DIRECTIONS | Format every line of the rows below as a JSON array of strings, one string per line, with blank lines omitted.
>> START
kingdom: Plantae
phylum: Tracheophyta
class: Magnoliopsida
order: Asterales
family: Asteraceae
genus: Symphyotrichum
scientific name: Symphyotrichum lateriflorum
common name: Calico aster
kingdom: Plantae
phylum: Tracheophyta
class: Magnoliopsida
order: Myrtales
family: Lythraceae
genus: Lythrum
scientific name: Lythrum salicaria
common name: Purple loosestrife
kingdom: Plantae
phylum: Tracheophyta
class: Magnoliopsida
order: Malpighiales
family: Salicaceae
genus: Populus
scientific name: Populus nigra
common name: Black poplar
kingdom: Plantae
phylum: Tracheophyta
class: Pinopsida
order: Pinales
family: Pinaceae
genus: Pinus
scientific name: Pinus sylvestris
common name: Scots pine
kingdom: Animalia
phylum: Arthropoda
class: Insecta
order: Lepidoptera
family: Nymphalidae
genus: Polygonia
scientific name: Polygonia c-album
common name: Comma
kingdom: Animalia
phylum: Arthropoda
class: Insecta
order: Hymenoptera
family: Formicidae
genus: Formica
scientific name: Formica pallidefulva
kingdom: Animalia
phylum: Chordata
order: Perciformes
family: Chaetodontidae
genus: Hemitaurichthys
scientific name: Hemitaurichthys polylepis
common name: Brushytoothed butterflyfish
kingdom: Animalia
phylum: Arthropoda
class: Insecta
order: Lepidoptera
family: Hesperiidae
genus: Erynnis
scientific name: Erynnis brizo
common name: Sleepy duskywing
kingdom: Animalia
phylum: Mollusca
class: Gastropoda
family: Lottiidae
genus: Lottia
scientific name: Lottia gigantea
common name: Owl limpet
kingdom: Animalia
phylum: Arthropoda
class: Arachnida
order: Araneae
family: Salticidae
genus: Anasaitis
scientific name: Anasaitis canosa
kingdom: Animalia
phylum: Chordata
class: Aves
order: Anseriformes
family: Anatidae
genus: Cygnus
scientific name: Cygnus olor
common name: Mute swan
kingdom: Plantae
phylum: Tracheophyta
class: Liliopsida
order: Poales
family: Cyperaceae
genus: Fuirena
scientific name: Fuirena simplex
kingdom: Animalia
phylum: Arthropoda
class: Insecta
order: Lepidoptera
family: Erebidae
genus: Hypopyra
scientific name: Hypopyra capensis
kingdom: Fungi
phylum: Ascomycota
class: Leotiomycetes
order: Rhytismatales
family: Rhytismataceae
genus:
>> END
RESULT |
[
  "kingdom: Plantae",
  "phylum: Tracheophyta",
  "class: Magnoliopsida",
  "order: Asterales",
  "family: Asteraceae",
  "genus: Symphyotrichum",
  "scientific name: Symphyotrichum lateriflorum",
  "common name: Calico aster",
  "kingdom: Plantae",
  "phylum: Tracheophyta",
  "class: Magnoliopsida",
  "order: Myrtales",
  "family: Lythraceae",
  "genus: Lythrum",
  "scientific name: Lythrum salicaria",
  "common name: Purple loosestrife",
  "kingdom: Plantae",
  "phylum: Tracheophyta",
  "class: Magnoliopsida",
  "order: Malpighiales",
  "family: Salicaceae",
  "genus: Populus",
  "scientific name: Populus nigra",
  "common name: Black poplar",
  "kingdom: Plantae",
  "phylum: Tracheophyta",
  "class: Pinopsida",
  "order: Pinales",
  "family: Pinaceae",
  "genus: Pinus",
  "scientific name: Pinus sylvestris",
  "common name: Scots pine",
  "kingdom: Animalia",
  "phylum: Arthropoda",
  "class: Insecta",
  "order: Lepidoptera",
  "family: Nymphalidae",
  "genus: Polygonia",
  "scientific name: Polygonia c-album",
  "common name: Comma",
  "kingdom: Animalia",
  "phylum: Arthropoda",
  "class: Insecta",
  "order: Hymenoptera",
  "family: Formicidae",
  "genus: Formica",
  "scientific name: Formica pallidefulva",
  "kingdom: Animalia",
  "phylum: Chordata",
  "order: Perciformes",
  "family: Chaetodontidae",
  "genus: Hemitaurichthys",
  "scientific name: Hemitaurichthys polylepis",
  "common name: Brushytoothed butterflyfish",
  "kingdom: Animalia",
  "phylum: Arthropoda",
  "class: Insecta",
  "order: Lepidoptera",
  "family: Hesperiidae",
  "genus: Erynnis",
  "scientific name: Erynnis brizo",
  "common name: Sleepy duskywing",
  "kingdom: Animalia",
  "phylum: Mollusca",
  "class: Gastropoda",
  "family: Lottiidae",
  "genus: Lottia",
  "scientific name: Lottia gigantea",
  "common name: Owl limpet",
  "kingdom: Animalia",
  "phylum: Arthropoda",
  "class: Arachnida",
  "order: Araneae",
  "family: Salticidae",
  "genus: Anasaitis",
  "scientific name: Anasaitis canosa",
  "kingdom: Animalia",
  "phylum: Chordata",
  "class: Aves",
  "order: Anseriformes",
  "family: Anatidae",
  "genus: Cygnus",
  "scientific name: Cygnus olor",
  "common name: Mute swan",
  "kingdom: Plantae",
  "phylum: Tracheophyta",
  "class: Liliopsida",
  "order: Poales",
  "family: Cyperaceae",
  "genus: Fuirena",
  "scientific name: Fuirena simplex",
  "kingdom: Animalia",
  "phylum: Arthropoda",
  "class: Insecta",
  "order: Lepidoptera",
  "family: Erebidae",
  "genus: Hypopyra",
  "scientific name: Hypopyra capensis",
  "kingdom: Fungi",
  "phylum: Ascomycota",
  "class: Leotiomycetes",
  "order: Rhytismatales",
  "family: Rhytismataceae",
  "genus:"
]